Look in any dictionary and find the word “dedication.” Next to that word, paste in a picture of Nissan Delta Wing driver, Satoshi Motoyama, as that is all of the definition you need of being dedicated to a particular craft. After being slammed in to the wall by a rookie Le Mans driver and his vehicle becoming disabled, Motoyama had two choices, give up or fix it yourself.

See, in Le Mans there is a rule against the pit crew coming out to help repair any disabling damages to a car – a ridiculous rule in our opinion – but there is no rule against the driver trying to fix said damages. So Motoyama, with his mighty Phillips screwdriver in hand, went to trying to breathe life back into his disabled experimental car, with his pit crew not too far away telling him what to do at each step.

Motoyama removed body panels, in an attempt to free the apparently stuck wheels, but that just wasn’t working.

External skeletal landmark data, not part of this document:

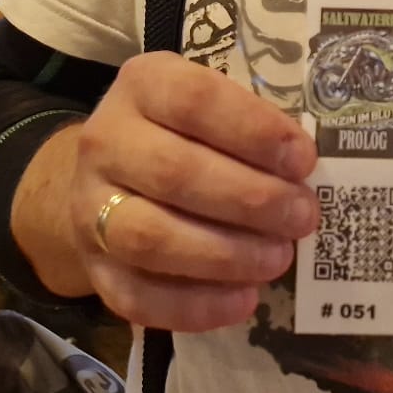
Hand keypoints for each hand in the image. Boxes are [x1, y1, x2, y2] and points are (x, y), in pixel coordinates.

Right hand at [10, 51, 318, 332]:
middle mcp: (105, 142)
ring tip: (278, 259)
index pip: (194, 101)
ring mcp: (88, 207)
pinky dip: (195, 306)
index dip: (253, 131)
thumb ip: (250, 126)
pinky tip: (244, 301)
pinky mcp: (93, 267)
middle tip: (302, 217)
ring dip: (224, 256)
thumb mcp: (210, 106)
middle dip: (250, 200)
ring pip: (151, 238)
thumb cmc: (181, 132)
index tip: (303, 160)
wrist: (107, 175)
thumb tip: (304, 171)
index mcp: (142, 85)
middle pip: (175, 174)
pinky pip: (137, 296)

After exhausting all of the team’s ideas, Motoyama conceded to the fact that the Delta Wing was not going to finish the race. After months of testing, tuning, and more testing, this experimental rig didn’t get the opportunity to complete the race, despite a pretty successful debut, where it sat near the middle of the LMP2 class with a fastest lap of 3:42.612.

Fortunately, there were plenty of cameras available to capture Motoyama’s valiant efforts and he certainly earned the respect of his peers and us in the media with his efforts. Check out the above video to see his attempts to get the Delta Wing back on the road and you’ll see just how important this race was to the Delta Wing team.

We have a feeling that this is not the last time we see the Delta Wing. It ran very well against the LMP2 class and may have earned an even higher fastest lap position, had it not been so heavily damaged.